我正在尝试使用经过培训的[3D]
CNN进行转学,我已经训练了模型及其权重。
但问题是输入大小为(64,64,7,3)
,而输入大小为(256,256,256,1)
。我该如何解决这个问题?
答案 0 :(得分:4)
这是一个解决方案:一旦减少到(64,64,64),您可以在网络的开头添加1x1 conv2D图层。这个1x1 conv2D将产生一个(64,64,n),其中n是你想要的单位数;在你的情况下3。
在Tensorflow中,你会这样做:
traefik:
docker-compose.yml
traefik.toml
这种方法的好处是它将从数据中学习从(64,64,64)到(64,64,3)的转换。
话虽如此,我并没有真正理解为什么你有一个(256,256,256)或(64,64,64)的图像。

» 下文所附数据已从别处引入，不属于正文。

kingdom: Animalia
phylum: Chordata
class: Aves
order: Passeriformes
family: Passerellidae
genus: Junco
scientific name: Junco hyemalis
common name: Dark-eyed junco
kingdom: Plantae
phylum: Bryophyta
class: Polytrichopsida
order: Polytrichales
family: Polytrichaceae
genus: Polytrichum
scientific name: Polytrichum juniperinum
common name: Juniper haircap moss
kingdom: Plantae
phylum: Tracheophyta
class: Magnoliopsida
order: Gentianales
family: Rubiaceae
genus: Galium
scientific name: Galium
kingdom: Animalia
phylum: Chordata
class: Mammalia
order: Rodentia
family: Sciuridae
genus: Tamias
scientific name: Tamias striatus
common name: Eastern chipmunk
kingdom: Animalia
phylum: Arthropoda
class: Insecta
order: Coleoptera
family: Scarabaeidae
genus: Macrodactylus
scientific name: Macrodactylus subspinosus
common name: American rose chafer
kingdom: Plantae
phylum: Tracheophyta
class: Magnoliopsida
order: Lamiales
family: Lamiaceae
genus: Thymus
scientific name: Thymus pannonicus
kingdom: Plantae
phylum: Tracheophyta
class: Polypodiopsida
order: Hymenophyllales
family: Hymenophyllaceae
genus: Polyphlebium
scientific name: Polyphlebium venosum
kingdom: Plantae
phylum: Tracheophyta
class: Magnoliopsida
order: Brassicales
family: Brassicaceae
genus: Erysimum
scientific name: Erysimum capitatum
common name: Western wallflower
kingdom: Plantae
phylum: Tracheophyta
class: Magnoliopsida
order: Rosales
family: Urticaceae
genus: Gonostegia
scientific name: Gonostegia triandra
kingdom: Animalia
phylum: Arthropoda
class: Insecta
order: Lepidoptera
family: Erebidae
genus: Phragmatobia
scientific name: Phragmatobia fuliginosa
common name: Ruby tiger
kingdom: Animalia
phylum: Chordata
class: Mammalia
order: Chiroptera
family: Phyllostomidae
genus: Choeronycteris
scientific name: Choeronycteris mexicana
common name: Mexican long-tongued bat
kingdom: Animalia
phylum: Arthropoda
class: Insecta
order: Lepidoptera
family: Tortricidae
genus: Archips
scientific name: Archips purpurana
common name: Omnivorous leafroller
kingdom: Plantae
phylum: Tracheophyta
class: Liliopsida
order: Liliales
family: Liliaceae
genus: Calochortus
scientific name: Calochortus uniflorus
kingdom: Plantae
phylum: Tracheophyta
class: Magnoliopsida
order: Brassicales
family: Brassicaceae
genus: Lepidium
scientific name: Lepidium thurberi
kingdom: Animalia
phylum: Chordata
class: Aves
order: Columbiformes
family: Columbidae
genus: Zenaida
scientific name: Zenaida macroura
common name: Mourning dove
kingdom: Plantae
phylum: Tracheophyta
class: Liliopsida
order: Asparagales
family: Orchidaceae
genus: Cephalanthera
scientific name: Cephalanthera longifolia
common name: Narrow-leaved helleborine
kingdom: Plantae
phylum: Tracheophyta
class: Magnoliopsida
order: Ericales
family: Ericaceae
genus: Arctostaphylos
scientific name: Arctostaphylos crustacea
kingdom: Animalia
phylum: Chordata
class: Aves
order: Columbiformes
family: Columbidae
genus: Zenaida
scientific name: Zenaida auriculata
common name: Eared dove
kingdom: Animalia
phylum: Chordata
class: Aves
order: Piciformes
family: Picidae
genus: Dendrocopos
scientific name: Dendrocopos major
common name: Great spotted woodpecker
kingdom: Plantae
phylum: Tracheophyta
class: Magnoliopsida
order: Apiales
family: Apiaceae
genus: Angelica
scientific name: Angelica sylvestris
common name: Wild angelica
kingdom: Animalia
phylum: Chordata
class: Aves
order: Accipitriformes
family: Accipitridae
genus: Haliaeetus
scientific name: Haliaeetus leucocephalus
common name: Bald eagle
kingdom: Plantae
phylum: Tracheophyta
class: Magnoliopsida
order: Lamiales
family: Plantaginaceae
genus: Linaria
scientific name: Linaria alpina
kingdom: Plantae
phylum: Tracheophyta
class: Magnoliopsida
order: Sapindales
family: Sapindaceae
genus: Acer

通常情况下,最后一个维度是通道的数量,通常为3,类似于'RGB'。
修改:根据您编辑过的问题,有多种方法可以获得所需的尺寸。
例如,您可以应用与上述相同的逻辑:在网络的开头添加一个或多个conv3d图层,然后选择正确的kernel_size并跨步以获得所需的尺寸。例如:如果添加以下图层:
tf.layers.conv2D(inputs, 3, kernel_size=(1,1), activation=<your_activation>)
在网络的开头,如果tf.layers.conv3d(inputs, 3, kernel_size=(193,193,250), strides=(1,1,1))
是dim的张量=(无,256,256,256,1),你将得到一个dim =(None,64,64,7,3)的Tensor。您还可以使用3d(max / avg / etc)池图层。
当然,您也可以使用inputs
,tf.reshape
,tf.image.resize_images
,tf.transpose
,tf.concat
等来获取您想要的尺寸。例如:
tf.layers.conv2d
无论如何,有很多方法可以获得您想要的尺寸,并且根据您的问题,您可能更喜欢一种方法而不是另一种方法。